PROBLEM TO WORK ON:
Copy each of the following entries back without change.

Start of RECORDS SUPPLIED

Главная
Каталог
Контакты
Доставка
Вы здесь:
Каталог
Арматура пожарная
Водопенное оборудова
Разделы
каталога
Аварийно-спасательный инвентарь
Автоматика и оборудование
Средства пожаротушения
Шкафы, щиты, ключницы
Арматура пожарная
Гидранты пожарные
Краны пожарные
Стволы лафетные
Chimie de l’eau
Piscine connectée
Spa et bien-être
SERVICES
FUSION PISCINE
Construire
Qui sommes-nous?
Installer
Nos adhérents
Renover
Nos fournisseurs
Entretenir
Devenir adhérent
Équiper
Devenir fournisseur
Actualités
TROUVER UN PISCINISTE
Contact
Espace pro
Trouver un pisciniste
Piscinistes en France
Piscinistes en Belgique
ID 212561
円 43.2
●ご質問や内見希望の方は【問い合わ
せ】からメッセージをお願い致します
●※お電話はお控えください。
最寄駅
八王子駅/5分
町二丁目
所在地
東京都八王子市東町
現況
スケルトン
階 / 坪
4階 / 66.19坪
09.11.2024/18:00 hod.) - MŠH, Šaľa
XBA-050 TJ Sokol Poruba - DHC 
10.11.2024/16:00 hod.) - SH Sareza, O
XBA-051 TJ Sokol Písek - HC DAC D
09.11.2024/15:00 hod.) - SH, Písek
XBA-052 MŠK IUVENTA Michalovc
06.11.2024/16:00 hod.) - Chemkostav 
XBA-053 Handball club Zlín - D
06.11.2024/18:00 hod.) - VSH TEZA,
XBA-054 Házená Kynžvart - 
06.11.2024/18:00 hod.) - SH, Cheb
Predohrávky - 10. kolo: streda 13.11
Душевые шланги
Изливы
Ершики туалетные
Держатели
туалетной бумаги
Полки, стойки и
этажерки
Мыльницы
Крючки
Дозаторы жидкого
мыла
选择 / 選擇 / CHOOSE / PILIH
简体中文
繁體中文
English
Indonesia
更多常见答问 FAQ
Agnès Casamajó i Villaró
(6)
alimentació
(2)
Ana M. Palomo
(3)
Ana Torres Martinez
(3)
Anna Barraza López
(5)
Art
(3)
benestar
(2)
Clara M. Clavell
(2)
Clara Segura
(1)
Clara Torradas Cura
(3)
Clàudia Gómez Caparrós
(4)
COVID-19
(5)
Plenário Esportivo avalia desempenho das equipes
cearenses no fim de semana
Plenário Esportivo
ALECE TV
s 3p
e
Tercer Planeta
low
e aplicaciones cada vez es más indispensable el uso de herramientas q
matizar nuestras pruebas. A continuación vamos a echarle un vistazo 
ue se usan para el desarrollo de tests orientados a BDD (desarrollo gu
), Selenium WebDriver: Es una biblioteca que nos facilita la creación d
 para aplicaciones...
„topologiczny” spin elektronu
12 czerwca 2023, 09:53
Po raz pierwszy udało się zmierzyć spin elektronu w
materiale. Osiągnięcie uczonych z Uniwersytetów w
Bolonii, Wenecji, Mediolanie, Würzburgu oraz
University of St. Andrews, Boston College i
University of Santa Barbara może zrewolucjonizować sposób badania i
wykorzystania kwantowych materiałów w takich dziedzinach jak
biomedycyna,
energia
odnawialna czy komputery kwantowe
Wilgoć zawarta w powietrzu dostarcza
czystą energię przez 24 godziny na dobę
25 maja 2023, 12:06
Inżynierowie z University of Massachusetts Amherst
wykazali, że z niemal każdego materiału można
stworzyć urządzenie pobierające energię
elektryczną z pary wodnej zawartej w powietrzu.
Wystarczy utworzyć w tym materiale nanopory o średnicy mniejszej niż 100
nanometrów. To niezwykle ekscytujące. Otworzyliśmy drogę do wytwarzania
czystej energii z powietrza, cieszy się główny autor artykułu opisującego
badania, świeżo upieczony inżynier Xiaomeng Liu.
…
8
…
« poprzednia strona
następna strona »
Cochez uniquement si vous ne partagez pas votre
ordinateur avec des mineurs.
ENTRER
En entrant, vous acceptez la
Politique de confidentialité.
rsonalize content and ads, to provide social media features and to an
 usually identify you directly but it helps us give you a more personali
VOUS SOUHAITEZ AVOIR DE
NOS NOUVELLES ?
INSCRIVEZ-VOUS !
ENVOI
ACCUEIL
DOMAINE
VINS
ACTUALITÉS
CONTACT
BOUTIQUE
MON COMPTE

End of RECORDS SUPPLIED

EXERCISE ANSWER:
Главная
Каталог
Контакты
Доставка
Вы здесь:
Каталог
Арматура пожарная
Водопенное оборудова
Разделы
каталога
Аварийно-спасательный инвентарь
Автоматика и оборудование
Средства пожаротушения
Шкафы, щиты, ключницы
Арматура пожарная
Гидранты пожарные
Краны пожарные
Стволы лафетные
Chimie de l’eau
Piscine connectée
Spa et bien-être
SERVICES
FUSION PISCINE
Construire
Qui sommes-nous?
Installer
Nos adhérents
Renover
Nos fournisseurs
Entretenir
Devenir adhérent
Équiper
Devenir fournisseur
Actualités
TROUVER UN PISCINISTE
Contact
Espace pro
Trouver un pisciniste
Piscinistes en France
Piscinistes en Belgique
ID 212561
円 43.2
●ご質問や内見希望の方は【問い合わ
せ】からメッセージをお願い致します
●※お電話はお控えください。
最寄駅
八王子駅/5分
町二丁目
所在地
東京都八王子市東町
現況
スケルトン
階 / 坪
4階 / 66.19坪
09.11.2024/18:00 hod.) - MŠH, Šaľa
XBA-050 TJ Sokol Poruba - DHC 
10.11.2024/16:00 hod.) - SH Sareza, O
XBA-051 TJ Sokol Písek - HC DAC D
09.11.2024/15:00 hod.) - SH, Písek
XBA-052 MŠK IUVENTA Michalovc
06.11.2024/16:00 hod.) - Chemkostav 
XBA-053 Handball club Zlín - D
06.11.2024/18:00 hod.) - VSH TEZA,
XBA-054 Házená Kynžvart - 
06.11.2024/18:00 hod.) - SH, Cheb
Predohrávky - 10. kolo: streda 13.11
Душевые шланги
Изливы
Ершики туалетные
Держатели
туалетной бумаги
Полки, стойки и
этажерки
Мыльницы
Крючки
Дозаторы жидкого
мыла
选择 / 選擇 / CHOOSE / PILIH
简体中文
繁體中文
English
Indonesia
更多常见答问 FAQ
Agnès Casamajó i Villaró
(6)
alimentació
(2)
Ana M. Palomo
(3)
Ana Torres Martinez
(3)
Anna Barraza López
(5)
Art
(3)
benestar
(2)
Clara M. Clavell
(2)
Clara Segura
(1)
Clara Torradas Cura
(3)
Clàudia Gómez Caparrós
(4)
COVID-19
(5)
Plenário Esportivo avalia desempenho das equipes
cearenses no fim de semana
Plenário Esportivo
ALECE TV
s 3p
e
Tercer Planeta
low
e aplicaciones cada vez es más indispensable el uso de herramientas q
matizar nuestras pruebas. A continuación vamos a echarle un vistazo 
ue se usan para el desarrollo de tests orientados a BDD (desarrollo gu
), Selenium WebDriver: Es una biblioteca que nos facilita la creación d
 para aplicaciones...
„topologiczny” spin elektronu
12 czerwca 2023, 09:53
Po raz pierwszy udało się zmierzyć spin elektronu w
materiale. Osiągnięcie uczonych z Uniwersytetów w
Bolonii, Wenecji, Mediolanie, Würzburgu oraz
University of St. Andrews, Boston College i
University of Santa Barbara może zrewolucjonizować sposób badania i
wykorzystania kwantowych materiałów w takich dziedzinach jak
biomedycyna,
energia
odnawialna czy komputery kwantowe
Wilgoć zawarta w powietrzu dostarcza
czystą energię przez 24 godziny na dobę
25 maja 2023, 12:06
Inżynierowie z University of Massachusetts Amherst
wykazali, że z niemal każdego materiału można
stworzyć urządzenie pobierające energię
elektryczną z pary wodnej zawartej w powietrzu.
Wystarczy utworzyć w tym materiale nanopory o średnicy mniejszej niż 100
nanometrów. To niezwykle ekscytujące. Otworzyliśmy drogę do wytwarzania
czystej energii z powietrza, cieszy się główny autor artykułu opisującego
badania, świeżo upieczony inżynier Xiaomeng Liu.
…
8
…
« poprzednia strona
następna strona »
Cochez uniquement si vous ne partagez pas votre
ordinateur avec des mineurs.
ENTRER
En entrant, vous acceptez la
Politique de confidentialité.
rsonalize content and ads, to provide social media features and to an
 usually identify you directly but it helps us give you a more personali
VOUS SOUHAITEZ AVOIR DE
NOS NOUVELLES ?
INSCRIVEZ-VOUS !
ENVOI
ACCUEIL
DOMAINE
VINS
ACTUALITÉS
CONTACT
BOUTIQUE
MON COMPTE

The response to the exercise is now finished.